The first step in HIPAA Compliance is to conduct a Risk Analysis. Your practice can commission Codex Techworks to conduct a security risk analysis for your practice. The resulting “Security Risk Analysis Report” will summarize the results of the risk assessment process, whereby we take the opportunity to assess the vulnerabilities that could be exploited by internal and external threats faced by your practice.
The purpose of the risk assessment is to identify situations where Electronic Protected Health Information (“ePHI”) could be disclosed without proper authorization, improperly modified, or made unavailable when needed.
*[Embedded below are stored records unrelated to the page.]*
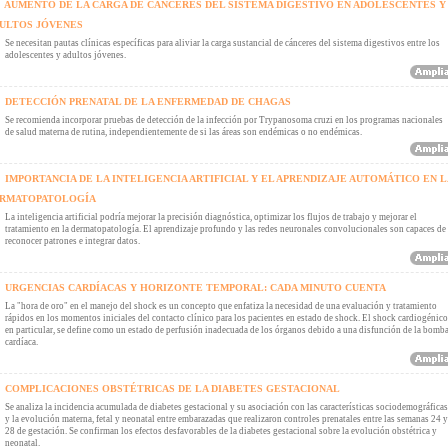
AUMENTO DE LA CARGA DE CÁNCERES DEL SISTEMA DIGESTIVO EN ADOLESCENTES Y
ULTOS JÓVENES
Se necesitan pautas clínicas específicas para aliviar la carga sustancial de cánceres del sistema digestivos entre los
adolescentes y adultos jóvenes.
DETECCIÓN PRENATAL DE LA ENFERMEDAD DE CHAGAS
Se recomienda incorporar pruebas de detección de la infección por Trypanosoma cruzi en los programas nacionales
de salud materna de rutina, independientemente de si las áreas son endémicas o no endémicas.
IMPORTANCIA DE LA INTELIGENCIA ARTIFICIAL Y EL APRENDIZAJE AUTOMÁTICO EN L
RMATOPATOLOGÍA
La inteligencia artificial podría mejorar la precisión diagnóstica, optimizar los flujos de trabajo y mejorar el
tratamiento en la dermatopatología. El aprendizaje profundo y las redes neuronales convolucionales son capaces de
reconocer patrones e integrar datos.
URGENCIAS CARDÍACAS Y HORIZONTE TEMPORAL: CADA MINUTO CUENTA
La "hora de oro" en el manejo del shock es un concepto que enfatiza la necesidad de una evaluación y tratamiento
rápidos en los momentos iniciales del contacto clínico para los pacientes en estado de shock. El shock cardiogénico
en particular, se define como un estado de perfusión inadecuada de los órganos debido a una disfunción de la bomb
cardíaca.
COMPLICACIONES OBSTÉTRICAS DE LA DIABETES GESTACIONAL
Se analiza la incidencia acumulada de diabetes gestacional y su asociación con las características sociodemográficas
y la evolución materna, fetal y neonatal entre embarazadas que realizaron controles prenatales entre las semanas 24 y
28 de gestación. Se confirman los efectos desfavorables de la diabetes gestacional sobre la evolución obstétrica y
neonatal.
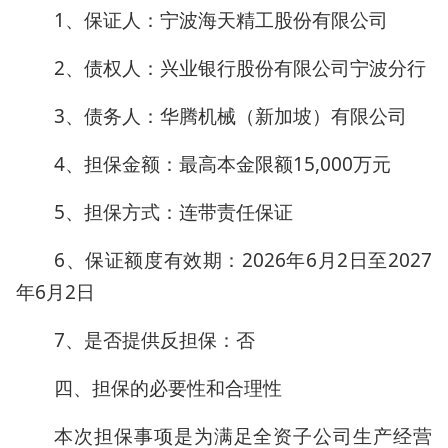
1、保证人：宁波海天精工股份有限公司
2、债权人：兴业银行股份有限公司宁波分行
3、债务人：华腾机械（新加坡）有限公司
4、担保金额：最高本金限额15,000万元
5、担保方式：连带责任保证
6、保证额度有效期：2026年6月2日至2027
年6月2日
7、是否提供反担保：否
四、担保的必要性和合理性
本次担保事项是为满足全资子公司生产经营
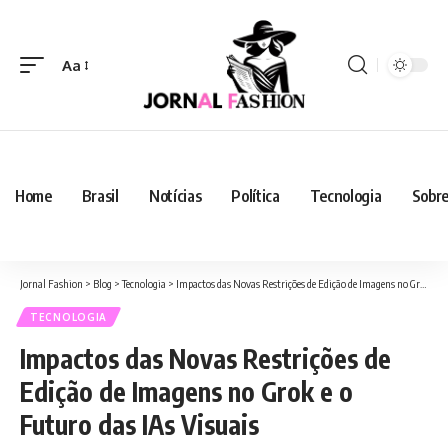
Aa
Home
Brasil
Notícias
Política
Tecnologia
Sobre
Jornal Fashion
>
Blog
>
Tecnologia
>
Impactos das Novas Restrições de Edição de Imagens no Grok e o Futuro das IAs Visuais
TECNOLOGIA
Impactos das Novas Restrições de
Edição de Imagens no Grok e o
Futuro das IAs Visuais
This information is subsequently used to examine whether current safeguards are sufficient, and if not, what additional actions are needed to reduce risk to an acceptable level.
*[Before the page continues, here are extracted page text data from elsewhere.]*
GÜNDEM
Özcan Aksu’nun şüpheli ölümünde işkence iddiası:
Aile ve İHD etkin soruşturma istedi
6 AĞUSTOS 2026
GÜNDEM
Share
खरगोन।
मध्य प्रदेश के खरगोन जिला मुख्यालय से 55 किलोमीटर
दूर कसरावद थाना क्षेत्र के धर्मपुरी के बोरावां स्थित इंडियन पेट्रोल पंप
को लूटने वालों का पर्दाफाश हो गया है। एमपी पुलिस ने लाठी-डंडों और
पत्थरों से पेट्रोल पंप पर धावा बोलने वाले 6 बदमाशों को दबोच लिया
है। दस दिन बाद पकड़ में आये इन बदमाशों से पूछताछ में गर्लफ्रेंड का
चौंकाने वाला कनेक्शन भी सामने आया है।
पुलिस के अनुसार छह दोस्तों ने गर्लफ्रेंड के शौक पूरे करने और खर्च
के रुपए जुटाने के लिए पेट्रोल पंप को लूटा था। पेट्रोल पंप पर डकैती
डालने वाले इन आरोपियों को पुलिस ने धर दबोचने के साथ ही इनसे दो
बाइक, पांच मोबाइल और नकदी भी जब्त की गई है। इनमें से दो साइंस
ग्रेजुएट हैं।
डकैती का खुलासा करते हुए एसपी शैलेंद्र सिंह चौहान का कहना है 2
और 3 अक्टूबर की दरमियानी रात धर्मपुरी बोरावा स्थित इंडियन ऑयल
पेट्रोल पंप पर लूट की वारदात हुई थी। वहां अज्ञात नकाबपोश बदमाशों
The scope of the risk assessment and analysis is limited to the security controls applicable to your practice’s “system environment” relative to its conformance with the Health Information Portability and Accountability Act of 1996 (“HIPAA”) and Health Information Technology for Economic and Clinical Health Act of 2009 (“HITECH”). Security controls in the areas of policies, procedures, computer hardware and software, patient data, operations, administration, management, information, facility, communication, personnel, and contingency are addressed.
The Risk Analysis is based primarily on the methodologies described in National Institute of Standards and Technology (“NIST”) Special Publication (SP) 800-30 Risk Management Guide for Information Technology Systems (“NIST SP 800-30”) and other documents issued by the U.S. Department of Health and Human Services (“HHS”), as well as other sources.
NIST SP 800-30 outlines a nine-step process to determine the extent of potential threats and the associated risk to your practice and qualitative and semi-qualitative methodologies will be used to conduct the Risk Analysis as well.
As defined in NIST SP 800-66, “An Introductory Resource Guide for Implementing the HIPAA Security Rule,” a risk is the potential impact that a threat can have on the confidentiality, integrity, and availability of ePHI by exploiting a vulnerability. While it is not possible that all such risks have been identified with absolute certainty, Codex Techworks will identify as many as possible and offer recommendations for remediation.